**TEXT**

==============================

West African rump state

The Kingdom of Jolof (جولوف), also known as Wolof and Wollof, was a West African rump state located in what is today the nation of Senegal. For nearly two hundred years, the Wolof rulers of the Jolof Empire collected tribute from vassal kings' states who voluntarily agreed to the confederacy. At the 1549 Battle of Danki, however, the Buurba Jolof was defeated by the lord of Kayor, resulting in the rapid disintegration of the empire. Jolof survived as a rump state, unable to access the Atlantic trade between its former vassal territories and the Portuguese.

==History==
The last Buurba of a united Jolof Empire, Leele Fuli Fak, was killed at Danki in 1549. His sons were children, and so their uncle Alboury became regent. He refused to yield power when they came of age, however, leading to a civil war where Giran Buri Jeleen defeated and killed him. With Jolof weakened, the Deniankes of Futa Toro made Jolof and Waalo their vassals, although this was largely nominal. The burbas of Jolof tried several times in the late 16th and early 17th century to reconquer Cayor, but were not successful, although they retained some of their imperial cachet and influence with their former vassals.

Biram Penda Tabara succeeded his uncle Giran, leading to a period of succession conflicts. During his reign, in 1670, a regional rebellion against the Wolof rulers of Senegambia broke out, led by Muslim clerics from Mauretania. He reputedly fought ten battles against the Muslims before finally driving them out of Jolof. The Mauritanians still remained a problem, however; Waalo in particular suffered from their constant raids.

===Civil war===
Biram Penda Tabara's death inaugurated a long period of civil war in Jolof. The electoral college chose his maternal half-brother Biram Mbaakure as Buurba, but a rival claimant, Bakar Penda Xole, exiled himself in Cayor with his supporters. With the support of the Damel and teigne (king) Lat Sukabe Fall, he marched on Jolof and killed Biram Mbaakure at the battle of Batal in 1693. Biram Penda Tabara's son, Bakar Kor Njaare, resisted this perceived outside invasion, however. He also exiled himself with his supporters, but upon his return he was defeated. An attack on Cayor also ended in defeat, and he died in exile in Waalo soon afterwards. Another claimant, Bakantam Ngaan, assassinated Bakar Penda Xole and was in turn crowned Buurba. His rule was short-lived, however. Alboury Jaxeer Lodo, a supporter of Bakar Kor Njaare, besieged Bakantam Ngaan in the capital of Ceng, captured the town, and killed him.

==============================

**TASK ITEM**
Continue the Kingdom of Jolof text from its last sentence. The items that come next aren't needed for anything here.

**DATASET EXCERPTS**
==============================

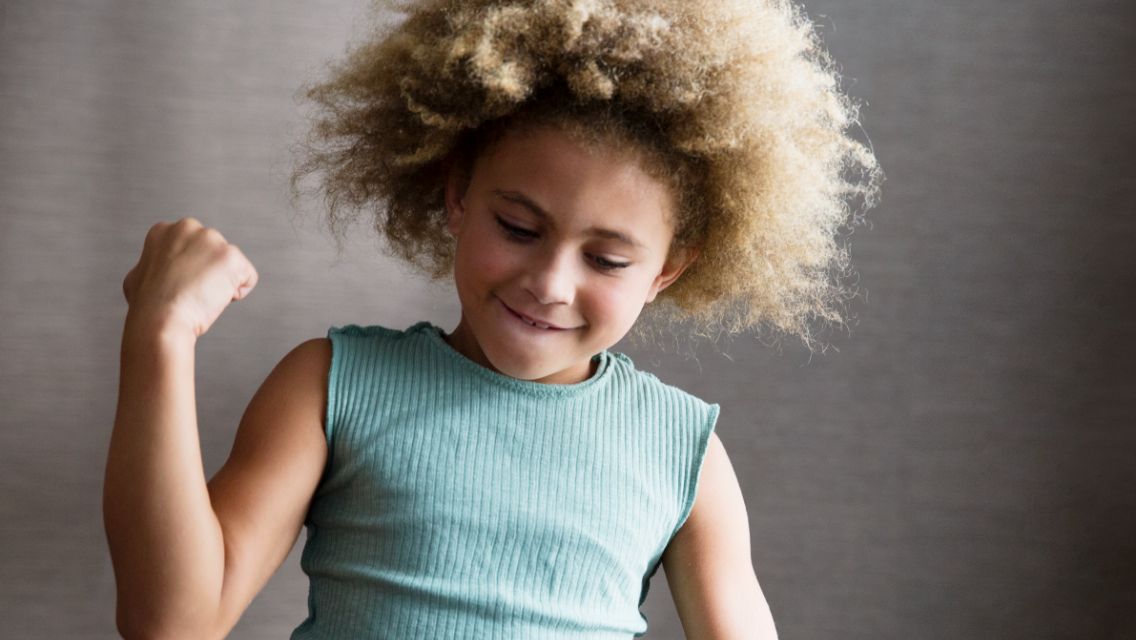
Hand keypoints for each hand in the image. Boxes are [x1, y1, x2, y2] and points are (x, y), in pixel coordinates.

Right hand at [122, 217, 258, 338]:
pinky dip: (238, 292)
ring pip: (230, 266)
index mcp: (165, 230)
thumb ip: (154, 266)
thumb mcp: (137, 277)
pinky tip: (216, 299)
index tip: (175, 284)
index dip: (187, 273)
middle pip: (213, 255)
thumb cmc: (148, 306)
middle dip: (207, 274)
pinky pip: (248, 277)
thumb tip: (157, 270)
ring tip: (200, 296)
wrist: (160, 318)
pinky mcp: (232, 256)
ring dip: (221, 284)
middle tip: (189, 291)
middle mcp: (189, 227)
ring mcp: (212, 239)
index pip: (193, 250)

==============================

**ANSWER SPACE**
After his victory, Alboury Jaxeer moved the capital from Ceng, which had supported his rival, to the more loyal Warkhokh. Only two years into his reign, however, his rule was contested by his nephew Bira Yamb Majigeen Ndaw. Two battles, one at Warkhokh and one at Njabakundam, were indecisive. Alboury Jaxeer allied with the Damel of Cayor, but was nevertheless defeated in a third battle at Ndipa and forced into exile. The accession of Bira Yamb Ndaw marked the end of the period of civil war.

===19th century and the growing French presence===
In the early 19th century, the Trarza Moors dominated the Senegal river valley through their monopoly on the lucrative trade in gum arabic. They frequently raided Jolof for slaves and booty until buurba Mba Buuri began paying an annual tribute around 1820, though raids restarted, and conflict intensified in the 1830s and 40s. During this period central rule was weak, but the bergel Makura Niang, dominating a series of buurbas, maintained order in the kingdom. Upon his death around 1848 Jolof was torn by succession disputes and foreign intervention until 1864.

In 1865 Maba Diakhou Bâ's forces led by Lat Jor invaded Jolof and drove buurba Bakantam Khadi, who had refused to convert to Islam, into exile in Bambouk. Maba was forced to retreat a few months later to deal with a revolt and French invasion in his base in Saloum, and the buurba returned, moving the capital to Yang-Yang, but was not able to fully restore order.

In 1870 another reformer, Shaikh Amadou Ba of the Imamate of Futa Toro, again tried to convince the buurba to convert. Ultimately, he succeeded in cowing the political leadership of the kingdom, Islamizing the state, and he settled there with his numerous followers.

===Alboury Ndiaye===
Resistance remained, however, led by the tuube Sanor Ndiaye and Alboury Ndiaye. After many setbacks, an alliance of Ndiaye, Lat Jor, Ibra Almaami of Futa Toro, and the French defeated and killed Amadou Ba in the battle of Samba Sadio on February 11, 1875. Alboury Ndiaye then became de facto buurba, with an elder uncle as a figurehead.

Ndiaye re-established firm royal control in Jolof, ended the frequent raiding, promoted trade and agricultural production, and continued the Islamization of the country. He supported his cousin Lat Jor in a dispute with the French over the construction of a railroad, creating tension temporarily resolved by a favorable treaty in 1885. In 1886 he defeated an invasion from Cayor by the damel installed by the French in place of Lat Jor in the battle of Gile. By 1890 Jolof was the only remaining independent kingdom in western Senegal, and Alboury Ndiaye was planning to evacuate much of the population eastwards away from French influence. To prevent this, a column led by Alfred Dodds marched on Yang-Yang in May, and Ndiaye moved eastwards across the Ferlo Desert to Futa Toro. Dodds installed a puppet buurba and officially established a protectorate over Jolof, ending its independence.

==Society==
Jolof society was, like many of its neighbors, composed of three groups - the freeborn (including both nobles and peasants), the artisan castes, and slaves, which were around 15% of the population. Most slaves were captured in war or raids, and those born into slavery could not be sold. The economy was fundamentally agricultural, and Jolof was isolated from the growing commercial exchanges with European merchants on the coast.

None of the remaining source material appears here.